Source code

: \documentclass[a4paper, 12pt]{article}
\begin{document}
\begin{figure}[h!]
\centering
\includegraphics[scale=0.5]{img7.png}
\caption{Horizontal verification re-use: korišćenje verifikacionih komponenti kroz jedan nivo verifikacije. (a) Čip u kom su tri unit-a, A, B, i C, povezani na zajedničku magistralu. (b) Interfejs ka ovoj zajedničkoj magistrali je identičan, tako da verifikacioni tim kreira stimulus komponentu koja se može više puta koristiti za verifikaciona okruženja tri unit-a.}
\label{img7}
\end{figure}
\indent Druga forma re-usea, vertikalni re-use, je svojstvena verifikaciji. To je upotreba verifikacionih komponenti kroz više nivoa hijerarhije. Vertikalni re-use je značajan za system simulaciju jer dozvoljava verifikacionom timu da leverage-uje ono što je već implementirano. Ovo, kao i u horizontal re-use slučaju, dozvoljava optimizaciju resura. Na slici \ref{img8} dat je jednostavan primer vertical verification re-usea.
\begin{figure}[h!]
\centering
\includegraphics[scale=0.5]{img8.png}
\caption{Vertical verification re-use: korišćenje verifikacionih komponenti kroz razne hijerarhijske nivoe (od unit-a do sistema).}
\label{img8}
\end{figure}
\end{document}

------------------------------------------------------------------------

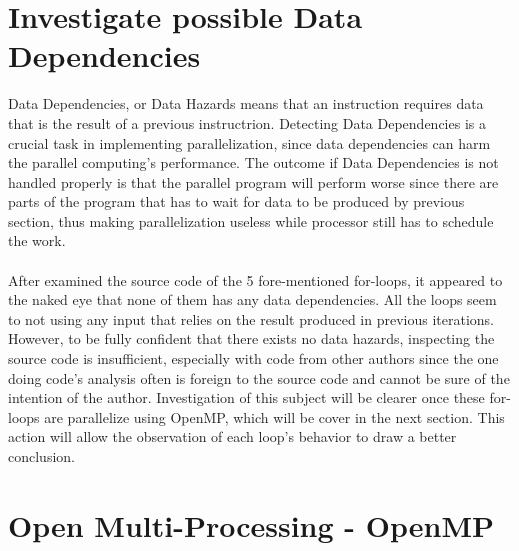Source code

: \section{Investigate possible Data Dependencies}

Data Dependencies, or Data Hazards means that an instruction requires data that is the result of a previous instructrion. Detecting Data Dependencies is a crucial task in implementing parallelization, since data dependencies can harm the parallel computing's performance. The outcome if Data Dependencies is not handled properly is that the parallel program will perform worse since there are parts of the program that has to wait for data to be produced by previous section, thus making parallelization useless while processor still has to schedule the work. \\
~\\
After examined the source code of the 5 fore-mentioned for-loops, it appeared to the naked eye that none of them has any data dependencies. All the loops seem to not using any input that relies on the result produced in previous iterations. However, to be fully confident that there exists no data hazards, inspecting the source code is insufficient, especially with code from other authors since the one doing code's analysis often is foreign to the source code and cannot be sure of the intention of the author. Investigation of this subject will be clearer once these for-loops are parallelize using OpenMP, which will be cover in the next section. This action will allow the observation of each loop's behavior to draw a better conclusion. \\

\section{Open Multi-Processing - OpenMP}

------------------------------------------------------------------------

TASK DIRECTIONS ::
Count every line in the entries above where the word "scale" appears; respond with the number alone.

OUTPUT FOR THIS EXERCISE ::
2